DATA RECORDS below:

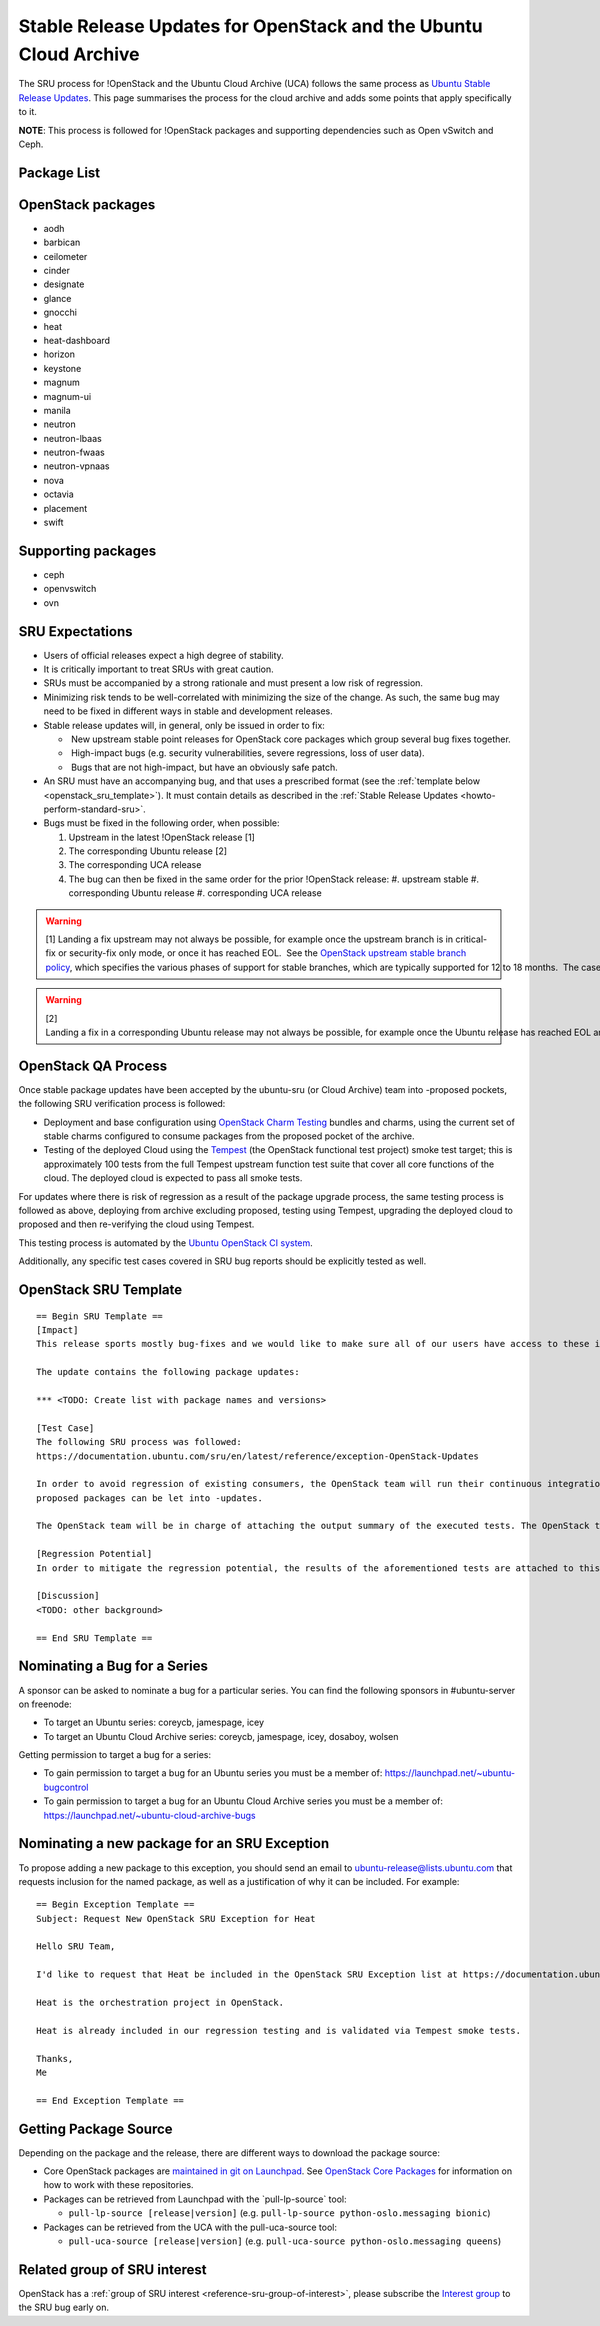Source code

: .. _reference-exception-OpenStackUpdates:

Stable Release Updates for OpenStack and the Ubuntu Cloud Archive
=================================================================

The SRU process for !OpenStack and the Ubuntu Cloud Archive (UCA)
follows the same process as `Ubuntu Stable Release
Updates </howto/standard>`__. This page
summarises the process for the cloud archive and adds some points that
apply specifically to it.

**NOTE**: This process is followed for !OpenStack packages and
supporting dependencies such as Open vSwitch and Ceph.


Package List
------------

.. _openstack_packages:

OpenStack packages
------------------

-  aodh
-  barbican
-  ceilometer
-  cinder
-  designate
-  glance
-  gnocchi
-  heat
-  heat-dashboard
-  horizon
-  keystone
-  magnum
-  magnum-ui
-  manila
-  neutron
-  neutron-lbaas
-  neutron-fwaas
-  neutron-vpnaas
-  nova
-  octavia
-  placement
-  swift

.. _supporting_packages:

Supporting packages
-------------------

-  ceph
-  openvswitch
-  ovn

.. _openstack_sru_expectations:

SRU Expectations
----------------

-  Users of official releases expect a high degree of stability.
-  It is critically important to treat SRUs with great caution.
-  SRUs must be accompanied by a strong rationale and must present a
   low risk of regression.
-  Minimizing risk tends to be well-correlated with minimizing the
   size of the change. As such, the same bug may need to be fixed in
   different ways in stable and development releases.
-  Stable release updates will, in general, only be issued in order
   to fix:

   -  New upstream stable point releases for OpenStack core packages which group several bug fixes together.
   -  High-impact bugs (e.g. security vulnerabilities, severe regressions, loss of user data).
   -  Bugs that are not high-impact, but have an obviously safe patch.

-  An SRU must have an accompanying bug, and that uses a prescribed
   format (see the :ref:`template below <openstack_sru_template>`). It must
   contain details as described in the :ref:`Stable Release Updates <howto-perform-standard-sru>`.
-  Bugs must be fixed in the following order, when possible:

   #.  Upstream in the latest !OpenStack release [1]
   #.  The corresponding Ubuntu release [2]
   #.  The corresponding UCA release
   #.  The bug can then be fixed in the same order for the prior !OpenStack release:
       #.  upstream stable
       #.  corresponding Ubuntu release
       #.  corresponding UCA release

.. warning::
    [1] Landing a fix upstream may not always be possible, for example once the upstream branch is in critical-fix or security-fix only mode, or once it has reached EOL.  See the `OpenStack upstream stable branch policy <http://docs.openstack.org/project-team-guide/stable-branches.html>`__, which specifies the various phases of support for stable branches, which are typically supported for 12 to 18 months.  The case where a bug can't be fixed upstream first must be handled with extreme caution, since fixes would be released directly to the corresponding Ubuntu release without having landed upstream first.

.. warning::
    [2] Landing a fix in a corresponding Ubuntu release may not always be possible, for example once the Ubuntu release has reached EOL and the UCA is still supported.  This case must be handled with extreme caution, since fixes would be released directly to the corresponding UCA without having first landed in the corresponding Ubuntu release, and possibly also without having first landed in the upstream OpenStack release.


OpenStack QA Process
--------------------

Once stable package updates have been accepted by the ubuntu-sru (or
Cloud Archive) team into -proposed pockets, the following SRU
verification process is followed:


-  Deployment and base configuration using `OpenStack Charm
   Testing <https://github.com/openstack-charmers/openstack-charm-testing>`__
   bundles and charms, using the current set of stable charms
   configured to consume packages from the proposed pocket of the
   archive.

-  Testing of the deployed Cloud using the
   `Tempest <https://github.com/openstack/tempest>`__ (the OpenStack
   functional test project) smoke test target; this is approximately
   100 tests from the full Tempest upstream function test suite that
   cover all core functions of the cloud. The deployed cloud is
   expected to pass all smoke tests.

For updates where there is risk of regression as a result of the package
upgrade process, the same testing process is followed as above,
deploying from archive excluding proposed, testing using Tempest,
upgrading the deployed cloud to proposed and then re-verifying the cloud
using Tempest.

This testing process is automated by the `Ubuntu OpenStack CI
system <https://launchpad.net/ubuntu-openstack-ci>`__.

Additionally, any specific test cases covered in SRU bug reports should
be explicitly tested as well.

.. _openstack_sru_template:

OpenStack SRU Template
----------------------

::

   == Begin SRU Template ==
   [Impact]
   This release sports mostly bug-fixes and we would like to make sure all of our users have access to these improvements.

   The update contains the following package updates:

   *** <TODO: Create list with package names and versions>

   [Test Case]
   The following SRU process was followed:
   https://documentation.ubuntu.com/sru/en/latest/reference/exception-OpenStack-Updates

   In order to avoid regression of existing consumers, the OpenStack team will run their continuous integration test against the packages that are in -proposed.  A successful run of all available tests will be required before the
   proposed packages can be let into -updates.

   The OpenStack team will be in charge of attaching the output summary of the executed tests. The OpenStack team members will not mark ‘verification-done’ until this has happened.

   [Regression Potential]
   In order to mitigate the regression potential, the results of the aforementioned tests are attached to this bug.

   [Discussion]
   <TODO: other background>

   == End SRU Template ==

.. _nominating_a_bug_for_a_series:

Nominating a Bug for a Series
-----------------------------

A sponsor can be asked to nominate a bug for a particular series. You
can find the following sponsors in #ubuntu-server on freenode:

-  To target an Ubuntu series: coreycb, jamespage, icey
-  To target an Ubuntu Cloud Archive series: coreycb, jamespage, icey,
   dosaboy, wolsen

Getting permission to target a bug for a series:

-  To gain permission to target a bug for an Ubuntu series you must be a
   member of: https://launchpad.net/~ubuntu-bugcontrol
-  To gain permission to target a bug for an Ubuntu Cloud Archive series
   you must be a member of:
   https://launchpad.net/~ubuntu-cloud-archive-bugs

.. _nominating_a_new_package_for_an_sru_exception:

Nominating a new package for an SRU Exception
---------------------------------------------

To propose adding a new package to this exception, you should send an
email to ubuntu-release@lists.ubuntu.com that requests inclusion for the
named package, as well as a justification of why it can be included. For
example:

::

   == Begin Exception Template ==
   Subject: Request New OpenStack SRU Exception for Heat

   Hello SRU Team,

   I'd like to request that Heat be included in the OpenStack SRU Exception list at https://documentation.ubuntu.com/sru/en/latest/reference/exception-OpenStack-Updates

   Heat is the orchestration project in OpenStack.

   Heat is already included in our regression testing and is validated via Tempest smoke tests.

   Thanks,
   Me

   == End Exception Template ==

.. _getting_package_source:

Getting Package Source
----------------------

Depending on the package and the release, there are different ways to
download the package source:

-  Core OpenStack packages are `maintained in git on
   Launchpad <https://code.launchpad.net/~ubuntu-openstack-dev/+git>`__.
   See `OpenStack Core
   Packages <https://wiki.ubuntu.com/OpenStack/CorePackages>`__ for
   information on how to work with these repositories.

-  Packages can be retrieved from Launchpad with the \`pull-lp-source\`
   tool:

   -  ``pull-lp-source [release|version]`` (e.g. ``pull-lp-source python-oslo.messaging bionic``)

-  Packages can be retrieved from the UCA with the pull-uca-source tool:

   -  ``pull-uca-source [release|version]`` (e.g. ``pull-uca-source python-oslo.messaging queens``)

Related group of SRU interest
-----------------------------

OpenStack has a :ref:`group of SRU interest <reference-sru-group-of-interest>`,
please subscribe the
`Interest group <https://launchpad.net/~sru-verification-interest-group-openstack>`__
to the SRU bug early on.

End of DATA RECORDS.

The answer must consist solely of the lines from the first line of the data through the line containing "with minimizing the", inclusive, reproduced exactly and without pictures.

Source code

: .. _reference-exception-OpenStackUpdates:

Stable Release Updates for OpenStack and the Ubuntu Cloud Archive
=================================================================

The SRU process for !OpenStack and the Ubuntu Cloud Archive (UCA)
follows the same process as `Ubuntu Stable Release
Updates </howto/standard>`__. This page
summarises the process for the cloud archive and adds some points that
apply specifically to it.

**NOTE**: This process is followed for !OpenStack packages and
supporting dependencies such as Open vSwitch and Ceph.


Package List
------------

.. _openstack_packages:

OpenStack packages
------------------

-  aodh
-  barbican
-  ceilometer
-  cinder
-  designate
-  glance
-  gnocchi
-  heat
-  heat-dashboard
-  horizon
-  keystone
-  magnum
-  magnum-ui
-  manila
-  neutron
-  neutron-lbaas
-  neutron-fwaas
-  neutron-vpnaas
-  nova
-  octavia
-  placement
-  swift

.. _supporting_packages:

Supporting packages
-------------------

-  ceph
-  openvswitch
-  ovn

.. _openstack_sru_expectations:

SRU Expectations
----------------

-  Users of official releases expect a high degree of stability.
-  It is critically important to treat SRUs with great caution.
-  SRUs must be accompanied by a strong rationale and must present a
   low risk of regression.
-  Minimizing risk tends to be well-correlated with minimizing the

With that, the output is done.